Within the conditions created by capitalism individual corporations can take full advantage of the cheap labour and lax safety laws that exist within poor countries, this is exactly what Union Carbide did in India. Union Carbide, now owned by the US chemical giant Dow Chemical, created in Bhopal a plant that was lacking in the most basic of safety procedures. This was not because the expertise did not exist for the correct and safe handling of dangerous chemicals, but because the finance was not injected to enforce such standards. The Bhopal factory was designed as a copy of a Union Carbide plant in West Virginia, but without the same computerised safety equipment and levels of training. Many of those working in the plant expressed concern about safety but their words fell on deaf ears amongst the management, situated safely away in the US. Even in the summer of 1984, a Bhopal-based journalist wrote an article on the dangers of the plant for a leading Indian newspaper entitled: ‘Bhopal on the brink of disaster,’ yet the article spurred no action from Union Carbide or the Indian government alike. In fact, despite the warnings and anxieties, it has become clear that a refrigeration unit, which could have prevented the accident, was turned off in order to save a mere $40 a day.
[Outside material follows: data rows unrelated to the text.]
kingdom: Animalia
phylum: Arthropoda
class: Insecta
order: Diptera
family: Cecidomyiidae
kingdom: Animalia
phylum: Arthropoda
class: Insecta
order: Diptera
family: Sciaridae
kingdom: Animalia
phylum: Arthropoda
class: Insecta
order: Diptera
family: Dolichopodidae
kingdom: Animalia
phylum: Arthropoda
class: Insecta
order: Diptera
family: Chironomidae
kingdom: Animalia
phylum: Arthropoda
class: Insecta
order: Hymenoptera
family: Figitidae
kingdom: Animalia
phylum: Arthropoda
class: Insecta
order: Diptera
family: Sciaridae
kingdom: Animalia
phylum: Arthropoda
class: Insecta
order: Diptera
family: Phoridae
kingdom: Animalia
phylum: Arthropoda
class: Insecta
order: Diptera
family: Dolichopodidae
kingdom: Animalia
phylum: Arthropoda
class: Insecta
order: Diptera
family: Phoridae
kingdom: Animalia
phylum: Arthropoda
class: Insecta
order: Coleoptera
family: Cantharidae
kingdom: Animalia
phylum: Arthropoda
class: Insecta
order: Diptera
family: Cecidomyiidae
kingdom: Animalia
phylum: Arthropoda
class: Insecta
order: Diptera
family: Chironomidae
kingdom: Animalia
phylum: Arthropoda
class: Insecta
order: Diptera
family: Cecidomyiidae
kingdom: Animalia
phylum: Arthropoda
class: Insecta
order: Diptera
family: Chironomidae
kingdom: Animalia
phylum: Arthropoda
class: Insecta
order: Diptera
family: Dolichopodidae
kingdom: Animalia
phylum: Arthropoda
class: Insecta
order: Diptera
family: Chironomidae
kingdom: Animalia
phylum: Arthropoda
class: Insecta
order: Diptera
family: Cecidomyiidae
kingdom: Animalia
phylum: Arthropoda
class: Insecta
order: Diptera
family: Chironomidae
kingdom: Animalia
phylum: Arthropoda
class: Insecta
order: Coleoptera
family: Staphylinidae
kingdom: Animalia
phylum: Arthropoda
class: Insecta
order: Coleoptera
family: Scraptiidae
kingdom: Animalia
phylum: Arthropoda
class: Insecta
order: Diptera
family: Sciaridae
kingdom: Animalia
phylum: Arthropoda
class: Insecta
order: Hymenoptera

If Union Carbide’s actions before this horrific accident weren’t bad enough, their actions afterwards eclipsed them in their inhumanity. As soon as news of the accident broke, Union Carbide withheld key medical information on the leaked gas and dispensed unsound medical advice in order to keep to their official line that MIC was ‘nothing more than a potent tear gas.’ The President of Union Carbide, Warren Anderson, under international pressure, went to Bhopal to see the devastation caused. He was arrested by the local police but after four hours of pressure from the US government was released on bail and fled straight back to the US. He now lives in luxury in New York and Florida, safe in the knowledge that he’ll probably never be extradited to India for his part in this crime. Union Carbide (now Dow) has yet to take responsibility for the accident, claiming that they only part-owned the plant with an Indian subsidiary and can’t accept responsibility, this is a lie. They finally conceded a paltry compensation deal worth $470m with the Indian government in 1989, washing their hands of the poison they have left behind. The compensation package is worth a meagre $500 per victim over a 20-year period, which even in the cash-starved slums of Bhopal is nothing more than a cruel insult.

Furthermore, the plant has still to be dismantled despite continuing to pollute the water supply and even though it would only cost a mere $30m to decommission, according to a Greenpeace report. Surely Dow’s yearly sales of $32.6bn should stretch to cover the pollution that is debilitating and killing to this day, causing children to be born with hideous and painful disfigurements? We should compare this to another scene of death and destruction, the World Trade Centre, and see the double standards in rebuilding after tragedy, or after the Lockerbie bombing, in which victims’ families received £4m.

To add further insult to injury, the Indian government retains almost half the compensation money in the Indian national bank. It is the Indian government, along with Union Carbide and their imperialist US cohorts who should be held responsible for the continuing and unnecessary suffering in Bhopal. Perhaps it is because the Indian ruling classes know little of the debilitating pain, breathing difficulties, neurological disorders, depression and poverty of the victims near the plant. But then, why would a government that propagates an economic system that condemns 5,000 of its citizens to death every day from malnutrition and preventable diseases care about the victims of a tragedy that occurred 20 years ago?

Imperialism ties the interests of the ruling classes in the oppressed nations with the oppressor nations, and it is the poor who end up trampled upon by both. Twenty years on and justice is still being awaited by the people of Bhopal. Unless there is any radical shift in the political system in India, they may well have to wait even longer.